Riportiamo qui di seguito
l’intervento del Gen. Carlo Leonardo Scabelloni, fratello di Massimo Scaligero,
pronunciato in occasione di una riunione tenutasi lo scorso mese di maggio
presso il caffè «Giubbe Rosse» di Firenze dedicata alle
poesie del volume La pietra e la folgore.
L’autore stesso, in
una sua lettera, definisce questa sua testimonianza «basata su alcuni
ricordi di questo mio fratello consanguineo che – per alcune circostanze
della vita – frequentai poco ma amai e ammirai molto».
|
Vidi per la prima volta
Massimo nel 1940. Allora, avevo sette anni e Massimo trentaquattro. Mi
fu presentato durante una festa di compleanno d’un parente; ricordo un
uomo snello, dal profilo vagamente aristocratico, che puntò su di
me l’indice in modo scherzoso, sorridendo.
Lo rividi circa un anno
dopo a Ostia, dov’ero a fare i bagni con mia sorella, e ricordo un giovane
uomo magro e abbronzato, che si tuffava in mare facendo lunghe nuotate.
Negli anni successivi sentii
parlare di lui con rispetto, come di persona importante, nelle colonie
permanenti dov’ero stato messo dai miei genitori dall’età di otto
anni.
Lo incontrai di nuovo nel
dopoguerra. Il bel volto del giovane uomo che avevo conosciuto da bambino
era adesso scavato e i capelli s’erano fatti piú radi sulla fronte.

_ _ _ _

ESERCIZI PROPOSTI>
1. Nel brano su Massimo Scaligero, elenca tutte le età espresse in anni e indica a chi si riferisce ciascuna.
2. Trascrivi dal brano su Massimo Scaligero il tratto compreso tra "L’autore stesso, in" e "modo scherzoso, sorridendo.", estremi inclusi.
3. Nel brano su Massimo Scaligero, in quale località l'autore rivide Massimo circa un anno dopo il primo incontro?

DATI IN INGRESSO>

_ _ _ _

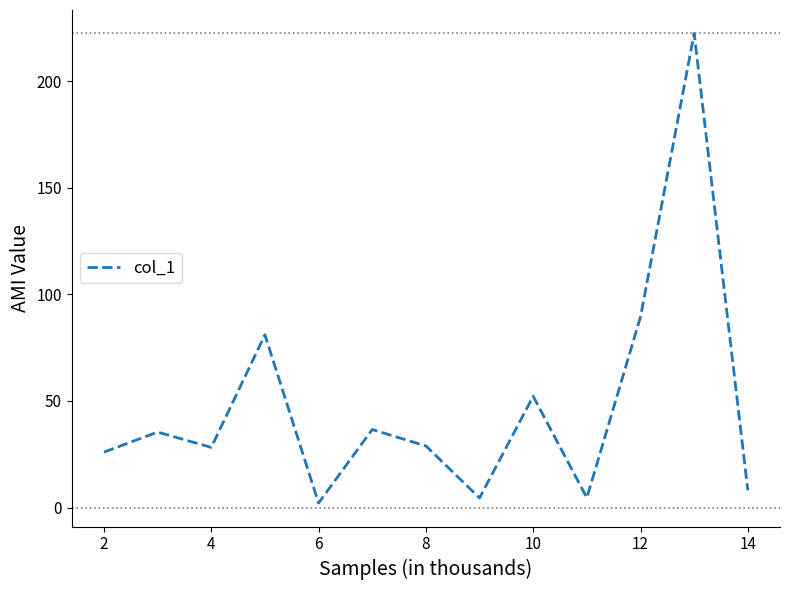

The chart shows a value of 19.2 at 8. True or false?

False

_ _ _ _

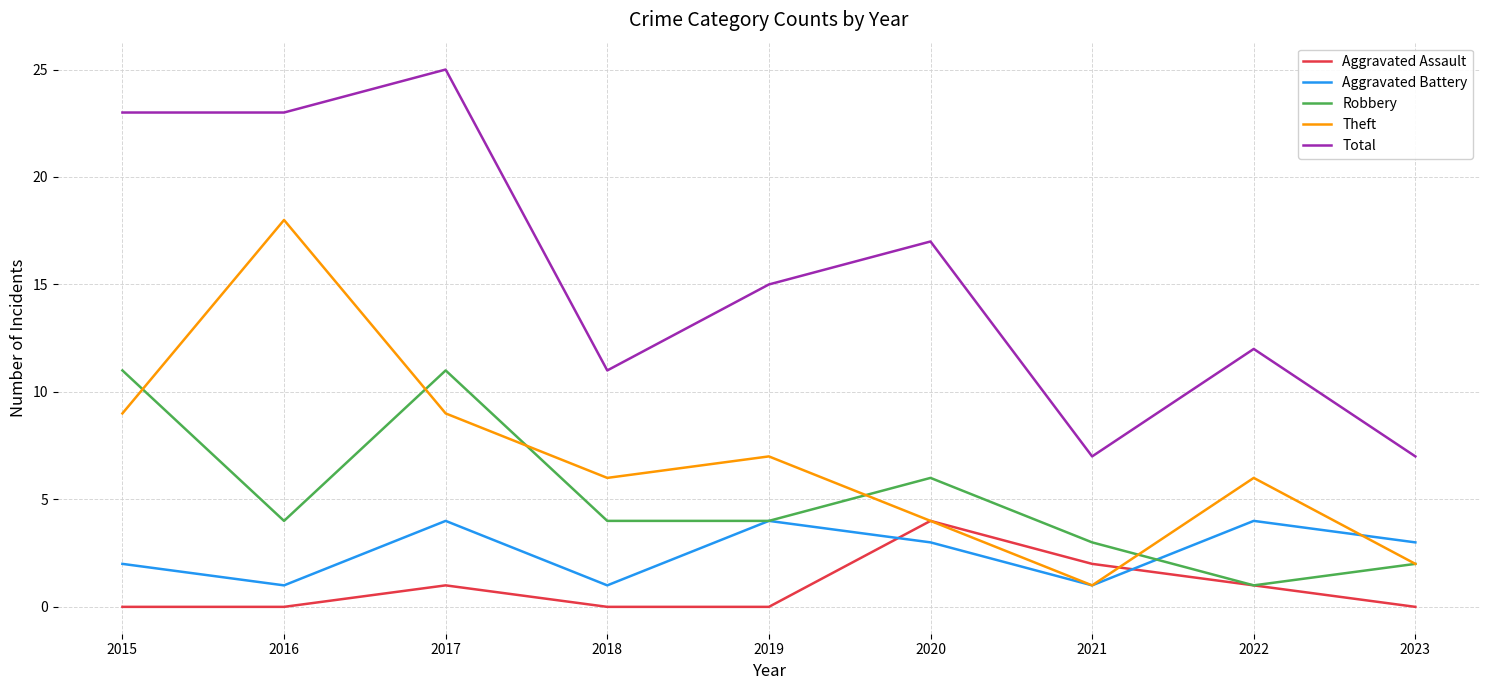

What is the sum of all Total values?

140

_ _ _ _

ELENCO SOLUZIONI>
1.
Sette anni: l'autore nel 1940
Trentaquattro anni: Massimo nel 1940
Otto anni: l'autore quando i genitori lo misero nelle colonie permanenti

2.
L’autore stesso, in
una sua lettera, definisce questa sua testimonianza «basata su alcuni
ricordi di questo mio fratello consanguineo che – per alcune circostanze
della vita – frequentai poco ma amai e ammirai molto».
|
Vidi per la prima volta
Massimo nel 1940. Allora, avevo sette anni e Massimo trentaquattro. Mi
fu presentato durante una festa di compleanno d’un parente; ricordo un
uomo snello, dal profilo vagamente aristocratico, che puntò su di
me l’indice in modo scherzoso, sorridendo.

3. A Ostia.